→ **What is needed**:
Transcribe the passage about the National Right to Life Convention below, reproducing every line of it word for word.

→ **Given text**:
··········
By Joleigh Little, WTL Director, Wisconsin Right to Life

Clara Little and part of her pro-life family, Melissa Ohden

Clara Little and part of her pro-life family, Melissa Ohden

This was my 23rd National Right to Life Convention. I have literally spent more than half of my life in the right-to life movement.

This was my daughter’s second NRLC Convention. Clara was newly home from Eastern Europe last year and very much out of her element.

This year she was on game and she knew right where she belonged. (That would be lurking in front of the convention office waiting for “snuggos” from Nana Jacki or barreling into the press office to visit her “Unca Dayick.”)

Thirty eight years and a chasm of experience separate my daughter and me. The convention week is one of workshops and focus for this mommy and one of extreme play and the love of family and friends for my beautiful girl.
··········
→ **Dataset excerpt**:
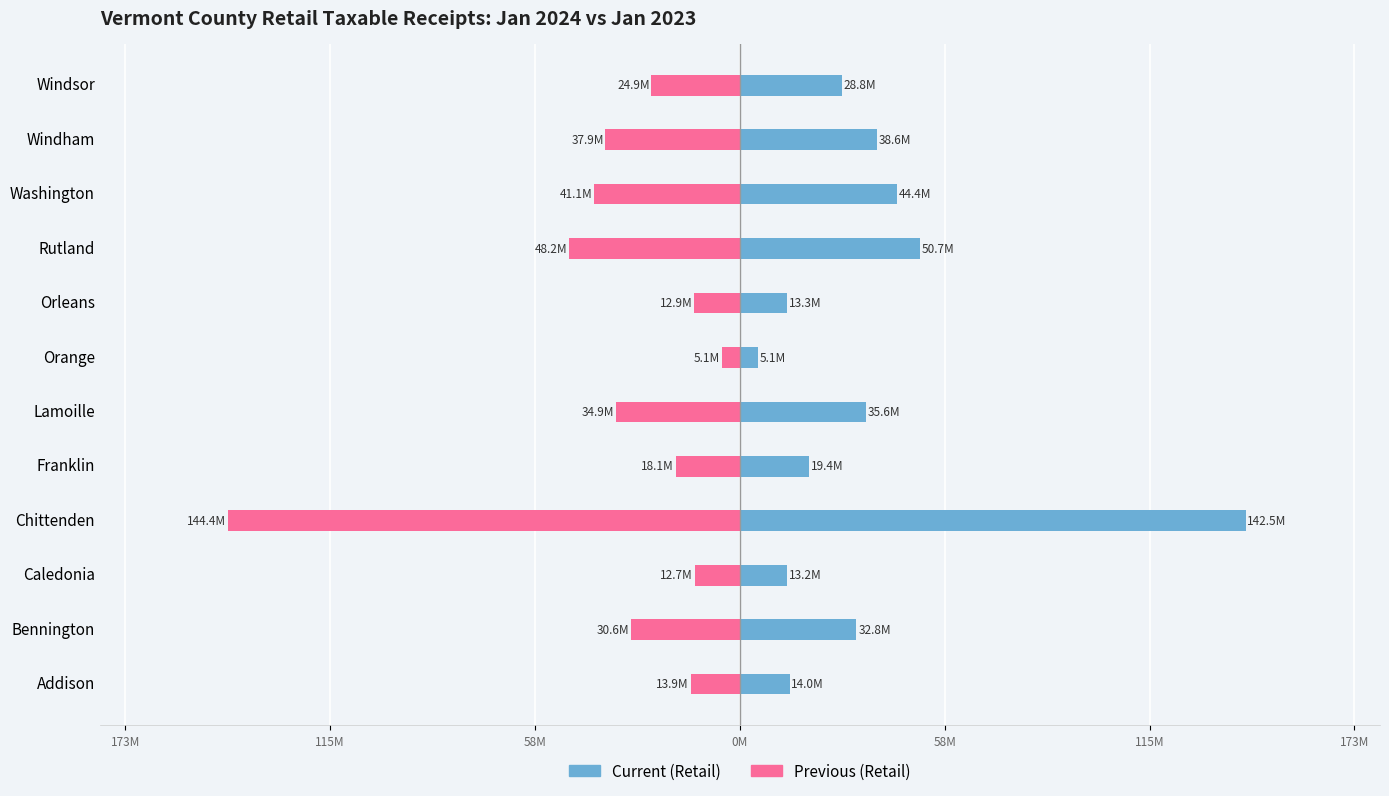

Which series has the largest total across all categories?

Current (Retail)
··········
→ **Result of the task**:
By Joleigh Little, WTL Director, Wisconsin Right to Life

Clara Little and part of her pro-life family, Melissa Ohden

Clara Little and part of her pro-life family, Melissa Ohden

This was my 23rd National Right to Life Convention. I have literally spent more than half of my life in the right-to life movement.

This was my daughter’s second NRLC Convention. Clara was newly home from Eastern Europe last year and very much out of her element.

This year she was on game and she knew right where she belonged. (That would be lurking in front of the convention office waiting for “snuggos” from Nana Jacki or barreling into the press office to visit her “Unca Dayick.”)

Thirty eight years and a chasm of experience separate my daughter and me. The convention week is one of workshops and focus for this mommy and one of extreme play and the love of family and friends for my beautiful girl.